Gare Matabiau; Deux défibrillateurs pour sauver des vies

La SNCF vient de lancer Défibril’ à cœur : une opération qui vise à augmenter les chances de survie de la victime d’un arrêt cardiaque.

 
La gare Matabiau de Toulouse : un lieu de flux très important puisque ce ne sont pas moins de 14 millions de voyageurs qui s’y croisent chaque année. Là comme dans tout autre endroit où la concentration humaine est conséquente, les risques de malaises cardiaques sont à craindre.
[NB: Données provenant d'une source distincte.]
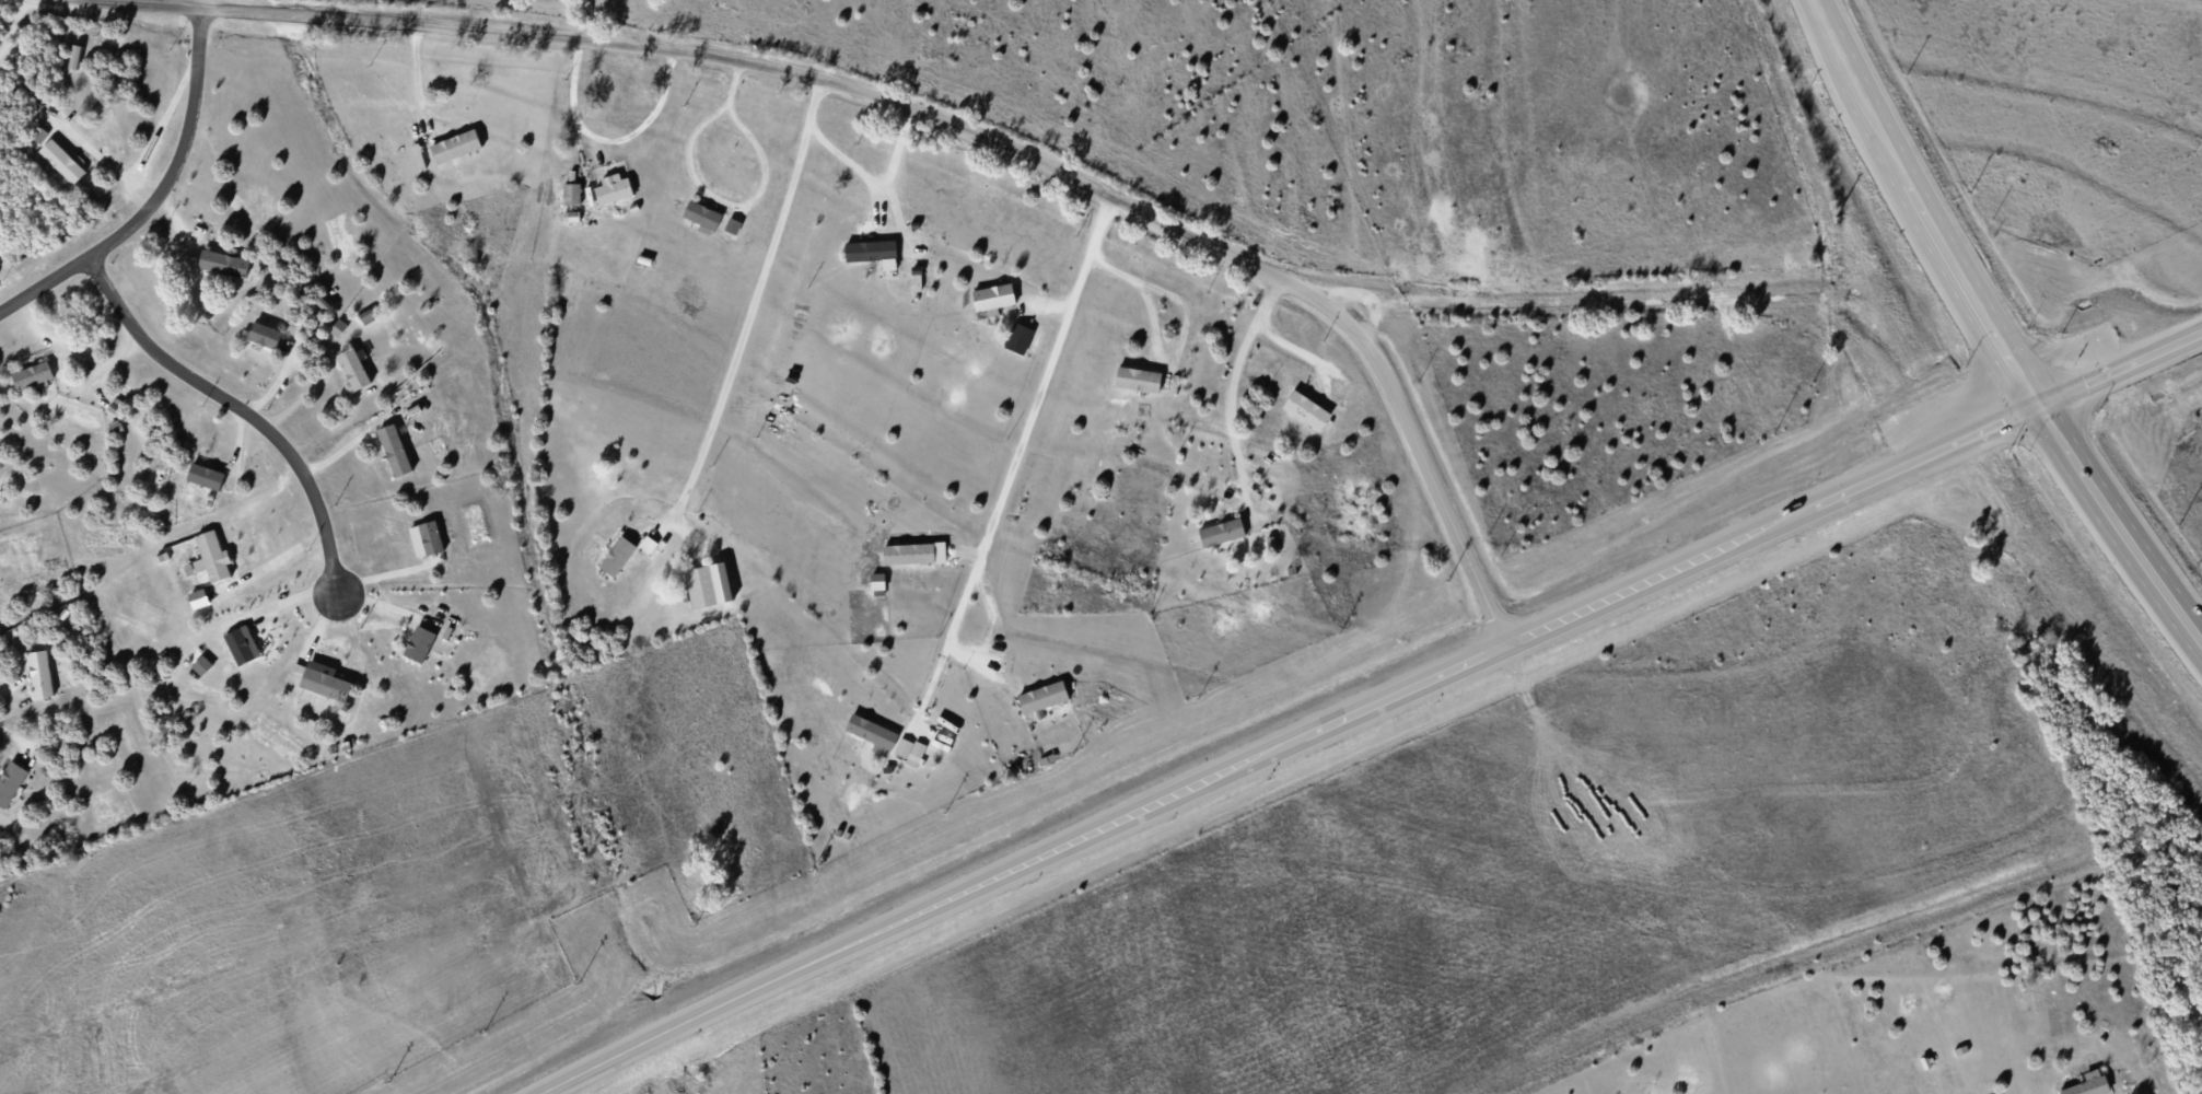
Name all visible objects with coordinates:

C’est pourquoi la SNCF en partenariat avec la Croix Rouge Française vient d’y mettre en place, comme dans 23 autres gares françaises, des défibrillateurs semi-automatiques externes. Accessibles à tous, ils peuvent être utilisés par toute personne témoin d’un accident cardiaque sans formation médicale ou aux premiers secours. Pour Pierre Meyer, directeur régional adjoint SNCF Midi-Pyrénées, il s’agit pour l’entreprise de transport, de confirmer à travers cette opération intitulée Défibril’ à coeur, «son engagement de service public et citoyen».
Placés sous surveillance, l’un dans la zone arrivée, l’autre dans la zone départ de Matabiau, près de l’Espace Accueil de la gare, ces deux appareils appelés aussi bornes permettent une intervention rapide des secours. Après qu’il a été établi que la personne est en arrêt cardiaque, c’est-à-dire qu’elle est inconsciente et ne respire plus, l’appareil est prêt à jouer son rôle : «Il est simple à utiliser» démontre Jacques Isson, instructeur Croix Rouge. «Il suffit d’en arracher le couvercle, ce qui déclenche l’alerte des secours. Ensuite c’est le défibrillateur qui commande, qui explique comment placer les électrodes sur la victime et qui décide seul d’envoyer un choc électrique afin de relancer le cœur». Car les premières minutes sont dans ce cas décisives. En France, 60 000 personnes meurent d’un arrêt cardiaque chaque année (taux de survie de 3 % contre 19 % en Finlande ou en Norvège). Or des études ont montré qu’une défibrillation précoce augmente les chances de survie de 20 à 50 %. Même s’il est à préciser toutefois que toutes les victimes ne peuvent survivre à un arrêt cardiaque.
D’ici la fin de l’été, 150 gares seront pourvues de défibrillateurs dont Cahors, Montauban, Lourdes et Tarbes ainsi que 250 lieux SNCF. L’entreprise qui en profite pour former son personnel au secourisme, espère en 2010, pouvoir équiper 400 TGV de ce dispositif.